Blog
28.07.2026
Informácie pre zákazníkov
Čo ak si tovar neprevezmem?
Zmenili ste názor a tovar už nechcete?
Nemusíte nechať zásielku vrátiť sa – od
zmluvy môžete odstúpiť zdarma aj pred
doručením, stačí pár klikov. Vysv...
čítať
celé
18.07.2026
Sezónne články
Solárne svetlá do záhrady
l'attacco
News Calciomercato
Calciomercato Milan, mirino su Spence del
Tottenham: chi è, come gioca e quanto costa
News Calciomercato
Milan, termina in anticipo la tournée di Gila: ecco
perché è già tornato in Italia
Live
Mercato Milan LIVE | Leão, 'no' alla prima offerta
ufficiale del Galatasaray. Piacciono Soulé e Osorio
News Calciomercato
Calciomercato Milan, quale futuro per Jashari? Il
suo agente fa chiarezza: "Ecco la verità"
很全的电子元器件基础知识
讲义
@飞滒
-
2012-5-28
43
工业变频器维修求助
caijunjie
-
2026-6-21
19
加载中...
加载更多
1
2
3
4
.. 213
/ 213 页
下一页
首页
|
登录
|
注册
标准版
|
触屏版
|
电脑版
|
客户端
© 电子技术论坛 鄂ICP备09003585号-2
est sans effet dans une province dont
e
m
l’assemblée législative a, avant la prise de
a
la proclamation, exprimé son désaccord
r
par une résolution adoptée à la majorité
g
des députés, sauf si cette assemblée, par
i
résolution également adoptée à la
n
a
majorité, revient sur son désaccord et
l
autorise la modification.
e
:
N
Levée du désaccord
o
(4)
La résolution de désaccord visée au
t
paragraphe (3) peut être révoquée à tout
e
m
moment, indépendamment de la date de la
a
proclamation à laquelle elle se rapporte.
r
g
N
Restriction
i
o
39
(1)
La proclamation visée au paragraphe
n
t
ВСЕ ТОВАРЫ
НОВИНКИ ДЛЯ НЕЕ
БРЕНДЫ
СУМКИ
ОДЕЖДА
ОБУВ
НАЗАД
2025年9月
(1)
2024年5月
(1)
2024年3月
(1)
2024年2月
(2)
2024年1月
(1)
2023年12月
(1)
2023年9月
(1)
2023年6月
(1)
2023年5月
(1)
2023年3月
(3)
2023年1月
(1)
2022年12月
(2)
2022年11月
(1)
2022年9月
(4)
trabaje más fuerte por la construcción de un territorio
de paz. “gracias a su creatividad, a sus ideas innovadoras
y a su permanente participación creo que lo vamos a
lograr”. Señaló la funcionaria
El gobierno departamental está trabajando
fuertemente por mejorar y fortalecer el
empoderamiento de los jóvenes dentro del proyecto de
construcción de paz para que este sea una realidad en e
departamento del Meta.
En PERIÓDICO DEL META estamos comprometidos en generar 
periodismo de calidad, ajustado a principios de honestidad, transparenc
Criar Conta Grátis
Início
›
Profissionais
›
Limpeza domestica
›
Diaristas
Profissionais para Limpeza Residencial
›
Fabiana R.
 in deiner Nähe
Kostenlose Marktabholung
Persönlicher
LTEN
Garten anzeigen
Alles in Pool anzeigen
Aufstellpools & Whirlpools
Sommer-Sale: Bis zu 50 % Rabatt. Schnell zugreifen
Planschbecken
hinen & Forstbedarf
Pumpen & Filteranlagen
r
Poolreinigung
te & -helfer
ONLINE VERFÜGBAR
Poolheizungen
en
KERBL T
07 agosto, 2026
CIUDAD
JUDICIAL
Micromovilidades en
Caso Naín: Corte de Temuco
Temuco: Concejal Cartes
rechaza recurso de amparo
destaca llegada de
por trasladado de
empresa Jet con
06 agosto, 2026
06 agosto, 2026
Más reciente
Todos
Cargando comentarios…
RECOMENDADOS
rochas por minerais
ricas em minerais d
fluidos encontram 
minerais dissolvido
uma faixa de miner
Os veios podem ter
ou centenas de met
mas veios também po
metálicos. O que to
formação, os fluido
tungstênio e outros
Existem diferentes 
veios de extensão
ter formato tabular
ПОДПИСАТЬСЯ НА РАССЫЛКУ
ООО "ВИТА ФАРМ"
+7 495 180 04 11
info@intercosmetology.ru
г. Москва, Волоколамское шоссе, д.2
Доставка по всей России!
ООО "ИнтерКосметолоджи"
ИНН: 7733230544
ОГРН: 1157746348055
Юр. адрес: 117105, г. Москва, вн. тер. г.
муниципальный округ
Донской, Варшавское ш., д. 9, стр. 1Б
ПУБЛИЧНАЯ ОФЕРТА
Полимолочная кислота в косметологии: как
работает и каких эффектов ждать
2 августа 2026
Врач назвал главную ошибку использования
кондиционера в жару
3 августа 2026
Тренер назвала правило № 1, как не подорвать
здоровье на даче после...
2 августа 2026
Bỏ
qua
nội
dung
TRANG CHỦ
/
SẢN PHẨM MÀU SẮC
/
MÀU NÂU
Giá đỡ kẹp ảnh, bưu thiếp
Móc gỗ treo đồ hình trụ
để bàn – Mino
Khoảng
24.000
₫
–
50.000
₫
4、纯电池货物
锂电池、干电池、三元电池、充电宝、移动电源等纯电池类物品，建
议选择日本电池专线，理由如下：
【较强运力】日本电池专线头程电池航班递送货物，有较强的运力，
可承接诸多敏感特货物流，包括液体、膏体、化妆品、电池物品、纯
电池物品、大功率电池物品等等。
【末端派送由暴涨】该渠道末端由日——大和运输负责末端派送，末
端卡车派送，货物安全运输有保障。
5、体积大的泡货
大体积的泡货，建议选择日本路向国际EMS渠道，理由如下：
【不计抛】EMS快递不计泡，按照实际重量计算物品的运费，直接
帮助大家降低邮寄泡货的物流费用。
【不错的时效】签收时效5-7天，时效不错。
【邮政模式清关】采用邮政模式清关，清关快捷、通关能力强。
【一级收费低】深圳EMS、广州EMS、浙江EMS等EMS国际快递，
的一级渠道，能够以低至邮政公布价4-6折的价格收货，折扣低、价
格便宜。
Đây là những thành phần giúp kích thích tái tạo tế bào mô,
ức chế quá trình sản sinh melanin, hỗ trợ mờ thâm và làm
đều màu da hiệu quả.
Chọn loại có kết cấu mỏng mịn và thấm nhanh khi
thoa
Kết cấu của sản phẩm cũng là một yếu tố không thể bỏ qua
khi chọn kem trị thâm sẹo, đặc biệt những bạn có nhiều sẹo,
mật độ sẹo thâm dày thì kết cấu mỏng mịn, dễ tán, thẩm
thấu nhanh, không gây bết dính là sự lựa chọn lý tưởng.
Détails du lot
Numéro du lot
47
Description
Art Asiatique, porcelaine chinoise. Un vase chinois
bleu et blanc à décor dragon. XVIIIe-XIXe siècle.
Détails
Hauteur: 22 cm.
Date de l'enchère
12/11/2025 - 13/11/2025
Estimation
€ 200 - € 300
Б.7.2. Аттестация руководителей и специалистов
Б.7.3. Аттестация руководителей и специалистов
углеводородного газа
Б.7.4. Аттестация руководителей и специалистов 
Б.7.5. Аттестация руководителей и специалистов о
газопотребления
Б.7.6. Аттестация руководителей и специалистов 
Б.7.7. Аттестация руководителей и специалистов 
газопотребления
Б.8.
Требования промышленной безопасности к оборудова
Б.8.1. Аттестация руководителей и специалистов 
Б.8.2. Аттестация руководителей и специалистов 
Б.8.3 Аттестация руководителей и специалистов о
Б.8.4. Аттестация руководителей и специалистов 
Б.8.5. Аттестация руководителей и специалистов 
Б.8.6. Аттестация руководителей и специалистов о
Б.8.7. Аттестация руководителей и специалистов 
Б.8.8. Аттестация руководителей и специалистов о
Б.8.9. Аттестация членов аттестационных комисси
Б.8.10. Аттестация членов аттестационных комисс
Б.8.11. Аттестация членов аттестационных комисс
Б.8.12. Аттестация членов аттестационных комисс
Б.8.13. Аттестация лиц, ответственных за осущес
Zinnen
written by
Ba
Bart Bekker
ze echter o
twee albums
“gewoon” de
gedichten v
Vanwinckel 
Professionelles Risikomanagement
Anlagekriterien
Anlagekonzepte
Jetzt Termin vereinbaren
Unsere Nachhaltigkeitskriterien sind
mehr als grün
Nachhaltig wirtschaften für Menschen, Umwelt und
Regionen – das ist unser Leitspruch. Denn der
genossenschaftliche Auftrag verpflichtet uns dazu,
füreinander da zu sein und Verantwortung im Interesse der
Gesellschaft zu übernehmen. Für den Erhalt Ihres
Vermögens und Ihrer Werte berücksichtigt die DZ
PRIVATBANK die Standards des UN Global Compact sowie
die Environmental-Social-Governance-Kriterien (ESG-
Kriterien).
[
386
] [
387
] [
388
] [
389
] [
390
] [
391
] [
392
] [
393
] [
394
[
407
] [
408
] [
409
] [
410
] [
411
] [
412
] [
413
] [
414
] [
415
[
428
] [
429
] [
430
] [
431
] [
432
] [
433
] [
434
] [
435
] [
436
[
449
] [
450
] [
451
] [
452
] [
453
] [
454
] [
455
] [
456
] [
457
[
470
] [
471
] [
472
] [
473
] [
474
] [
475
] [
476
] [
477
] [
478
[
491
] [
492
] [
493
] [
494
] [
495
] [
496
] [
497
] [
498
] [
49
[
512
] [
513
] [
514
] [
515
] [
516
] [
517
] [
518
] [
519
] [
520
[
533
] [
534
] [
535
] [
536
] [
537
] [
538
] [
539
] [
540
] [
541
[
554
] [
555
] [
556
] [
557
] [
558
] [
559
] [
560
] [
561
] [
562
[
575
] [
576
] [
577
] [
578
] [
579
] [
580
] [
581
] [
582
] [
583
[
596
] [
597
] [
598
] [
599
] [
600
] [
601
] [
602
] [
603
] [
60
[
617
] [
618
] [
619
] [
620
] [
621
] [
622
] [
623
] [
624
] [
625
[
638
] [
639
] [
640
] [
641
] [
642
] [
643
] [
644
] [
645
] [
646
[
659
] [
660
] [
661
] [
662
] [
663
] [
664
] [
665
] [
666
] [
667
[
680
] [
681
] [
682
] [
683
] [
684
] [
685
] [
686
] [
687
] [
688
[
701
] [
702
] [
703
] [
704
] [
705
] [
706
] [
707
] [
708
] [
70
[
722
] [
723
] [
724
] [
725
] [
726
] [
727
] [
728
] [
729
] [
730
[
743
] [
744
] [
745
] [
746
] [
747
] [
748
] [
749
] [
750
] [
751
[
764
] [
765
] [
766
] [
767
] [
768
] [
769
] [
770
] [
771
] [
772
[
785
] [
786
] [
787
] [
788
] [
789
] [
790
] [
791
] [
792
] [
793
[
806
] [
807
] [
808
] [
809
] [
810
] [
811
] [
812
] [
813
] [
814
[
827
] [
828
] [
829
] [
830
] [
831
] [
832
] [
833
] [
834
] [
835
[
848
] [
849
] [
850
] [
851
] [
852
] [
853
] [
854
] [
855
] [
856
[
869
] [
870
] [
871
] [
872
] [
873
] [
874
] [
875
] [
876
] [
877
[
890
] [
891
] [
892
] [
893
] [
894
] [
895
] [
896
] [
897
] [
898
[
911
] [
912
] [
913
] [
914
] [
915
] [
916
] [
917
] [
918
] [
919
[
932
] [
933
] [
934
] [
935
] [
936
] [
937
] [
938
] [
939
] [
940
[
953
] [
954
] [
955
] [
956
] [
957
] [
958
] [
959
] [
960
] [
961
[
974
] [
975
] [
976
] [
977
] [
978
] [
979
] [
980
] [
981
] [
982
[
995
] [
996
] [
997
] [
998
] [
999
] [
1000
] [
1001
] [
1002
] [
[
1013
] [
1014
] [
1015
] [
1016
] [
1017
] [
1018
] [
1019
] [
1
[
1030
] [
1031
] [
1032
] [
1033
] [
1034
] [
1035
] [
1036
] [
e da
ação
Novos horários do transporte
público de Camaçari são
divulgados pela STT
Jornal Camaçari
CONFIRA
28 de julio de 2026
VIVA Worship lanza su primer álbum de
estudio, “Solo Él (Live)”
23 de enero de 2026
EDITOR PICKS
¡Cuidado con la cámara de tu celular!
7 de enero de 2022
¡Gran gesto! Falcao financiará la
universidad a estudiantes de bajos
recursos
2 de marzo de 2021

....................

Say how many lines in the data above contain the string "minerais", and give no other output.

3